**** Records to process

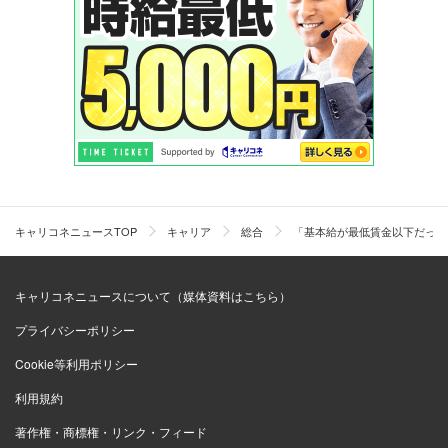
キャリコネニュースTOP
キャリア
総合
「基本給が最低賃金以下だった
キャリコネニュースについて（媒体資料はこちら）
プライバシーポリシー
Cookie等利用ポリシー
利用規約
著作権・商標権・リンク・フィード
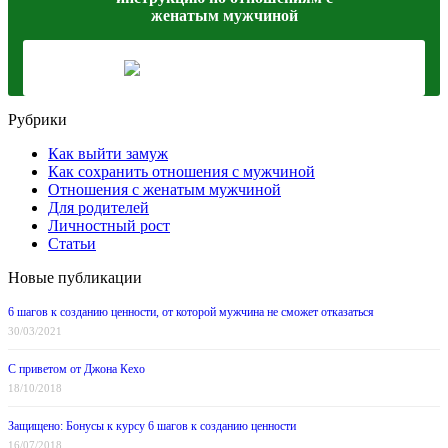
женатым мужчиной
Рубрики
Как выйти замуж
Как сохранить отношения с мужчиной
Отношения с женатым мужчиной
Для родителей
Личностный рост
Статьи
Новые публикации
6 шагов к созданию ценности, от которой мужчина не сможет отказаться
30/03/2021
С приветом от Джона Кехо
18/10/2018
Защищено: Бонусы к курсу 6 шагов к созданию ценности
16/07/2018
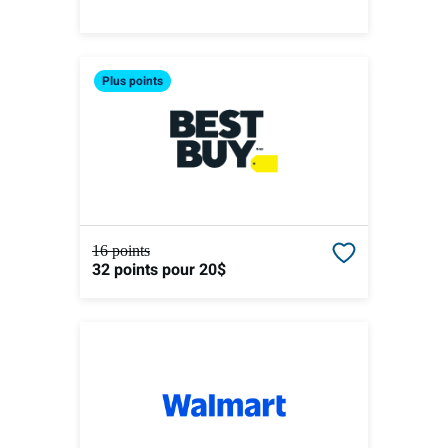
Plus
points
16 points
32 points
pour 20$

********

▸ **Prompt**:
Reproduce the text of every item above, replacing each occurrence of "points" with "credits" and leaving everything else unchanged. Omit the pictures from your answer.

▸ **Response to the exercise**:
キャリコネニュースTOP
キャリア
総合
「基本給が最低賃金以下だった
キャリコネニュースについて（媒体資料はこちら）
プライバシーポリシー
Cookie等利用ポリシー
利用規約
著作権・商標権・リンク・フィード
женатым мужчиной
Рубрики
Как выйти замуж
Как сохранить отношения с мужчиной
Отношения с женатым мужчиной
Для родителей
Личностный рост
Статьи
Новые публикации
6 шагов к созданию ценности, от которой мужчина не сможет отказаться
30/03/2021
С приветом от Джона Кехо
18/10/2018
Защищено: Бонусы к курсу 6 шагов к созданию ценности
16/07/2018
Plus
credits
16 credits
32 credits
pour 20$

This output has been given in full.